From: Borislav Petkov
Date: Fri Jun 01 2018 - 05:37:31 EST


On Thu, May 31, 2018 at 11:28:58AM +0800, David Wang wrote:
> Newer Centaur support CMCI mechanism, which is compatible with INTEL CMCI.
>
> Signed-off-by: David Wang <davidwang@xxxxxxxxxxx>
> ---
> arch/x86/Kconfig | 12 ++++++++++++
> arch/x86/kernel/cpu/mcheck/mce.c | 6 ++++++
> 2 files changed, 18 insertions(+)
>
> diff --git a/arch/x86/Kconfig b/arch/x86/Kconfig
> index dda87a3..1adff5f 100644
> --- a/arch/x86/Kconfig
> +++ b/arch/x86/Kconfig
> @@ -1130,6 +1130,18 @@ config X86_MCE_AMD
> Additional support for AMD specific MCE features such as
> the DRAM Error Threshold.
>
> +config X86_MCE_CENTAUR
> + def_bool y
> + prompt "CENTAUR MCE features"
> + depends on CPU_SUP_CENTAUR && X86_MCE_INTEL
> + help
> + Additional support for Centaur specific MCE features such as
> + MCE broadcasting and CMCI support.
> + New Centaur CPU support MCE broadcasting.
> + New Centaur CPU support CMCI which is fully compliant with Intel CMCI.
> +
> + If unsure, say N here.
> +
> config X86_ANCIENT_MCE
> bool "Support for old Pentium 5 / WinChip machine checks"
> depends on X86_32 && X86_MCE
> diff --git a/arch/x86/kernel/cpu/mcheck/mce.c b/arch/x86/kernel/cpu/mcheck/mce.c
> index cd76380..2ebafc7 100644
> --- a/arch/x86/kernel/cpu/mcheck/mce.c
> +++ b/arch/x86/kernel/cpu/mcheck/mce.c
> @@ -1727,6 +1727,7 @@ static void __mcheck_cpu_init_early(struct cpuinfo_x86 *c)
> }
> }
>
> +#ifdef CONFIG_X86_MCE_CENTAUR
> static void mce_centaur_feature_init(struct cpuinfo_x86 *c)
> {
> struct mca_config *cfg = &mca_cfg;
> @@ -1740,7 +1741,12 @@ static void mce_centaur_feature_init(struct cpuinfo_x86 *c)
> if (cfg->monarch_timeout < 0)
> cfg->monarch_timeout = USEC_PER_SEC;
> }
> + mce_intel_feature_init(c);
> + mce_adjust_timer = cmci_intel_adjust_timer;

So far so good but above says "New Centaur CPU[s]" but you're calling
mce_intel_feature_init() unconditionally here, for *all* centaur CPUs.
Ditto for setting the CMCI handler.

Also mce_intel_feature_init() does more things than init CMCI so I think
you wanna limit that to only intel_init_cmci().

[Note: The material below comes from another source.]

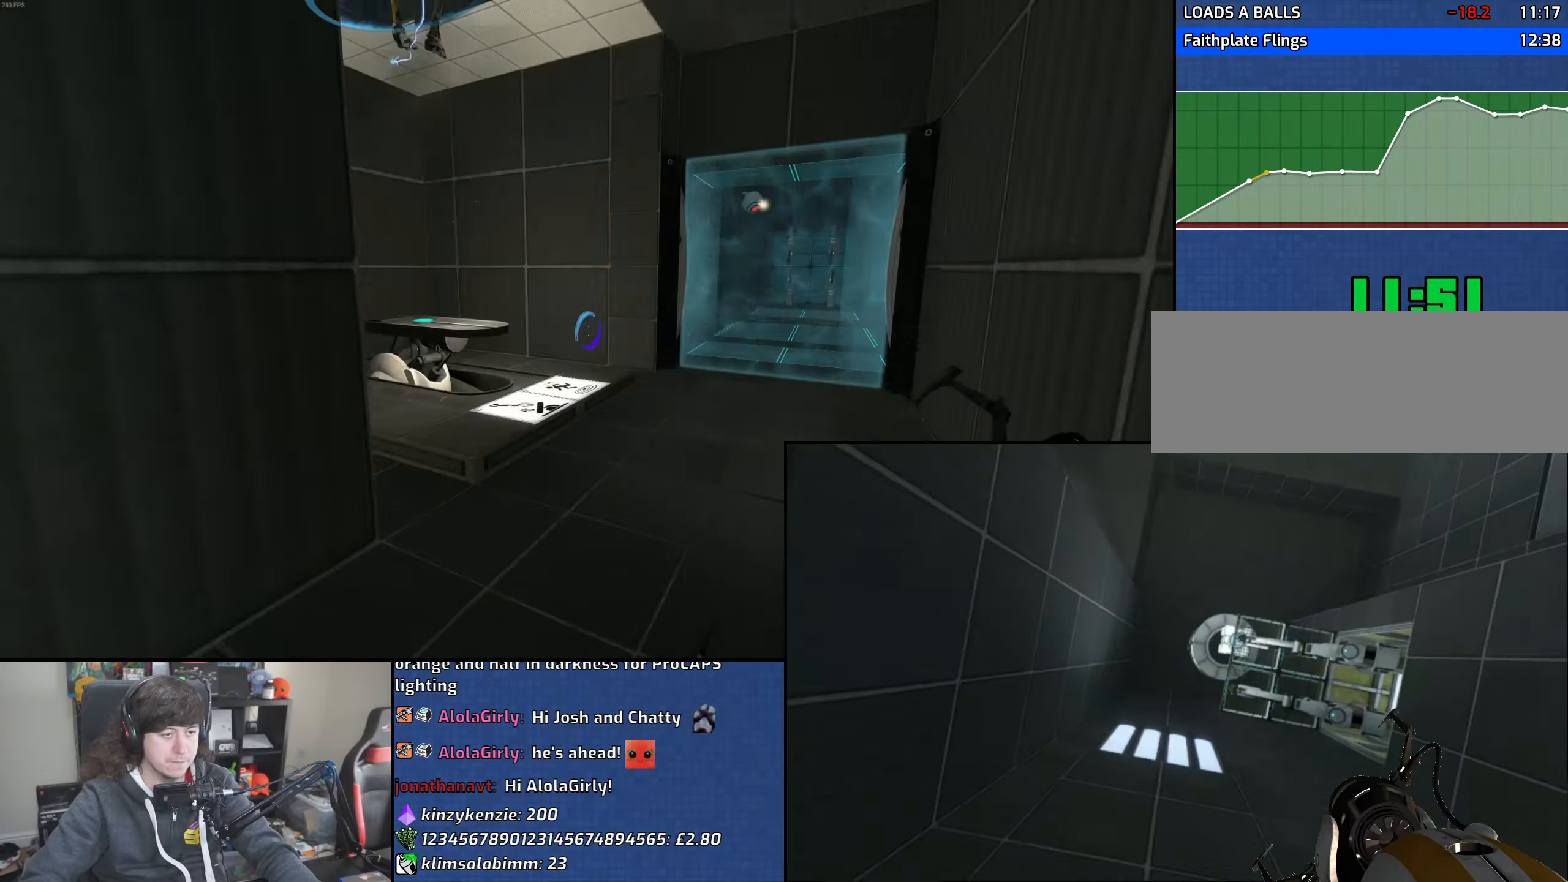
{"keys": ["d", "w"], "mouse": [], "events": [[233, "d", "up"], [366, "d", "down"]]}
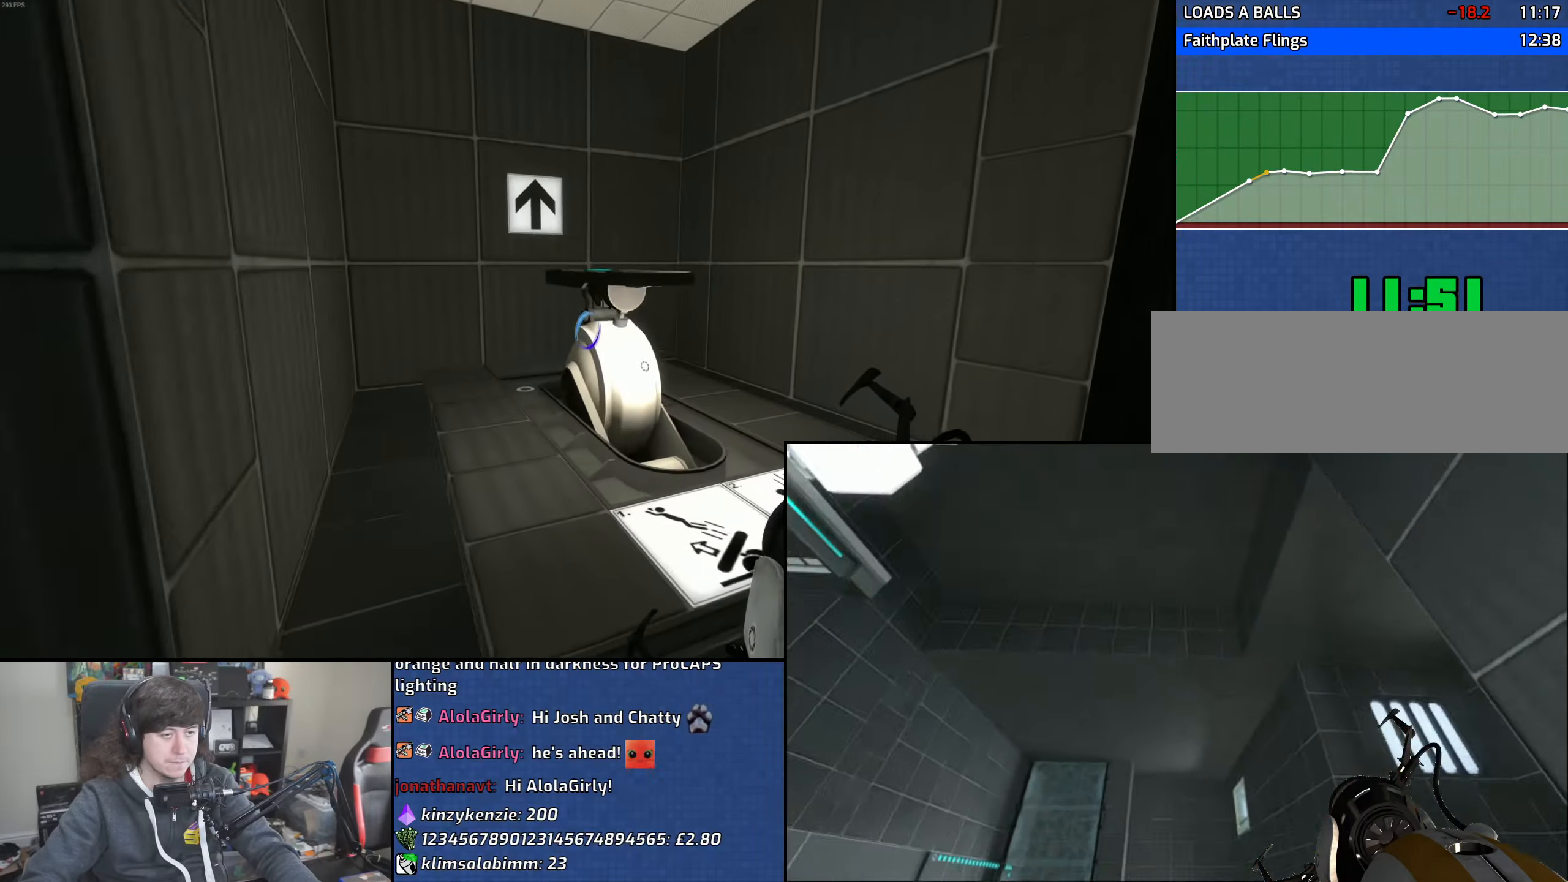
{"keys": ["w"], "mouse": [], "events": [[33, "d", "up"]]}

IOW, something like the
hunk below.

And frankly I'm not crazy about adding centaur code to mce_intel.c but
since it is copying functionality, I think we should copy the sw support
in the kernel too instead of adding a mce_centaur.c duplicate. For now
at least...

Thx.

---
diff --git a/arch/x86/kernel/cpu/mcheck/mce_intel.c b/arch/x86/kernel/cpu/mcheck/mce_intel.c
index d05be307d081..77d8a9b996a6 100644
--- a/arch/x86/kernel/cpu/mcheck/mce_intel.c
+++ b/arch/x86/kernel/cpu/mcheck/mce_intel.c
@@ -506,8 +506,15 @@ static void intel_ppin_init(struct cpuinfo_x86 *c)

void mce_intel_feature_init(struct cpuinfo_x86 *c)
{
- intel_init_thermal(c);
intel_init_cmci();
+
+ /*
+ * Some Centaur variants support CMCI.
+ */
+ if (c->x86_vendor == X86_VENDOR_CENTAUR)
+ return;
+
+ intel_init_thermal(c);
intel_init_lmce();
intel_ppin_init(c);
}

--
Regards/Gruss,
Boris.

ECO tip #101: Trim your mails when you reply.
--